The up in writing

Share:

Last week I moaned about the unintended side effects of the term imposter syndrome. Maybe I’m just feeling generally a bit browned off because I also caught myself this week revisiting old irrits about the term “writing up”. It’s nostalgic niggle time.

I was thinking about the fun Barbara Kamler and I used to have with “writing up” in our workshops. To be fair, we used to have fun with most things. Soup. Shoes. Jewellery. But especially with “writing up”.

Writing up – why up? we used to say. Why not down? Writing down, isn’t that what we do? Getting it down on paper, getting down and dirty with all the words, getting down before we rise up again? How about writing around? Lots of us experience that, we go around and around and around (short break for singing) until we giddily land somewhere. Or how about writing into, many of us have to write ourselves into that final text. We start off tentative, knowing some bits and not others, and then get into it, stuck in rather than stuck.

So why writing up?

Well of course, we had to acknowledge writing up is the term used to describe a stage in research, and particularly the doctorate. I’m writing up says I’m in the later stage of the work, I’m now constructing The Big Book, I’m not out and about, I’m at my desk and I’m scribbling away. Congratulate me I’ve reached the writing up stage, the end is nigh. ( Yes it is. Hooray. Keep going. You can do it. ). Bear with me if I’m like the proverbial bear with the sore head, I’m writing up (Yes, writing can do that to you. Us too. After all, 100k words is no mean feat.)

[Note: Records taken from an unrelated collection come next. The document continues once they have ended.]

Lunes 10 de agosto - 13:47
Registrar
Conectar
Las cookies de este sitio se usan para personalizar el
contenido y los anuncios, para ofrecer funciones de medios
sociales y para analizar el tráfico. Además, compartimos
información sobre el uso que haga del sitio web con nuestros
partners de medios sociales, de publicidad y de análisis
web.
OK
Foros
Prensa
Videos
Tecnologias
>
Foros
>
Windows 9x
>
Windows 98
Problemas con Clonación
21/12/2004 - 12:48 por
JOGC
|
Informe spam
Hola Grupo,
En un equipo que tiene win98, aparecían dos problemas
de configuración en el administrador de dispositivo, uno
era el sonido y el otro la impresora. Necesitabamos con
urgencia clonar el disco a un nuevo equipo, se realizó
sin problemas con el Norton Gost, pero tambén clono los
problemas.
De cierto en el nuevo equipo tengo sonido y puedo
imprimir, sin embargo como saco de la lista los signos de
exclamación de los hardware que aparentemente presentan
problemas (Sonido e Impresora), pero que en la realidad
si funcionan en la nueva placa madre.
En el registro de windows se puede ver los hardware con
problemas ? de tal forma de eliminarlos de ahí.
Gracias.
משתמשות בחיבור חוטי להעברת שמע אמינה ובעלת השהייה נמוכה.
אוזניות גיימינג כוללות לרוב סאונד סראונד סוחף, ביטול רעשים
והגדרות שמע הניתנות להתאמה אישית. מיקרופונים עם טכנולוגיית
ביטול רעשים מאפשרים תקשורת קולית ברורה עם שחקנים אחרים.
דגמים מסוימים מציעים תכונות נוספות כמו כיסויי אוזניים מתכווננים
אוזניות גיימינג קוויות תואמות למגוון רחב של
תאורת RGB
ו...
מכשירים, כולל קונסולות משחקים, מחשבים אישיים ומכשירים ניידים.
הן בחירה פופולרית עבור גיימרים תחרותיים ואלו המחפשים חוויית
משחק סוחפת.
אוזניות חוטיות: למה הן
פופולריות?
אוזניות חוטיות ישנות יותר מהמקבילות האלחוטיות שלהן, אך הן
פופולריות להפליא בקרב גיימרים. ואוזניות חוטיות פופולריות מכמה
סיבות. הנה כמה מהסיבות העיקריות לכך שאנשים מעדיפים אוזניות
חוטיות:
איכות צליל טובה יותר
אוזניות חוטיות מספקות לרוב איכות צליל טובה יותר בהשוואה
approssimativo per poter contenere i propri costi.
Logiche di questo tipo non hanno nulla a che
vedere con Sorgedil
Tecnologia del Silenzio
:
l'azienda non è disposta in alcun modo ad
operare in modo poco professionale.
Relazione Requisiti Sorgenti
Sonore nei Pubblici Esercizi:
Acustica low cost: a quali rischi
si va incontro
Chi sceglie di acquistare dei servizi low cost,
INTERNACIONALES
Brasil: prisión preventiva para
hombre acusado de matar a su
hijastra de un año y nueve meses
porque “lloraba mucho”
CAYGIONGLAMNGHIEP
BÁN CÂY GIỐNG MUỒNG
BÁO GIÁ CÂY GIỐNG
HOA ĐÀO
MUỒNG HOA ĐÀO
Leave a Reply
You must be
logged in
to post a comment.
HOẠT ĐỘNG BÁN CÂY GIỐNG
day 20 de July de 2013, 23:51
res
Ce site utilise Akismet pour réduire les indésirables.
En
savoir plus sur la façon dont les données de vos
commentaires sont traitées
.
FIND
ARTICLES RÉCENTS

But, we said, often in chorus, that’s fine as long as it doesn’t mean that we give the impression, we believe, we tell ourselves, that writing only comes at the end of the research and the end of the doctorate. We actually write all the way through the research and doctoral process, or at least it’s better if we do. Yes, there’s something particular and challenging about producing the thesis at the end – but is that best captured in the word up? Or writing up?

And, we’d say putting on serious faces, the term writing up can also be interpreted as meaning that we have actually finished with the thinking work … all we need to do now is write it up. The research is done, dusted, lay down misere. No worries, right?  Only putting the words on paper to go. That interpretation really trivialises the very hard work involved in creating text.

And perhaps the thinking is not actually all completed. Of course there are some bits of the thesis that are – we know what we did, for instance and writing about our methods and process can be a matter of crafting the well-known. And there may be other bits of the thesis that we feel pretty secure about. But most of the time, despite our best planning, abstract, tiny texts, storyboards, mind-maps and accumulation files, there’s still some thinking work left to do. And then some. Writing up doesn’t mean all of the thinking work is over. Writing a thesis is often thinking with and through the writing. Writing with. Writing in the middle. Writing through. Writing beyond.

Well, hardly surprising that Barbara and my clownish performances didn’t lead to change. After all, we never came up with a term good enough to replace “writing up”. Even putting our objections on paper in our first book (2006) didn’t make a dent in its popularity. B and P weak, writing up strong. Our categorical failure was/is because the term does do very helpful work when used as a fairly clear stage of the research.

Ah, but the term still niggles. I twitch when I hear it. I even occasionally find myself starting to use it and then pull myself up short. However, the term writing up is simply ubiquitous and widely understood. It’s part of the scholarly lexicon. Well, OK then. I give up. I hear you and I understand what you are saying. But don’t expect me to utter these words. I may put up with it, but you’ll never get me to like “writing up”.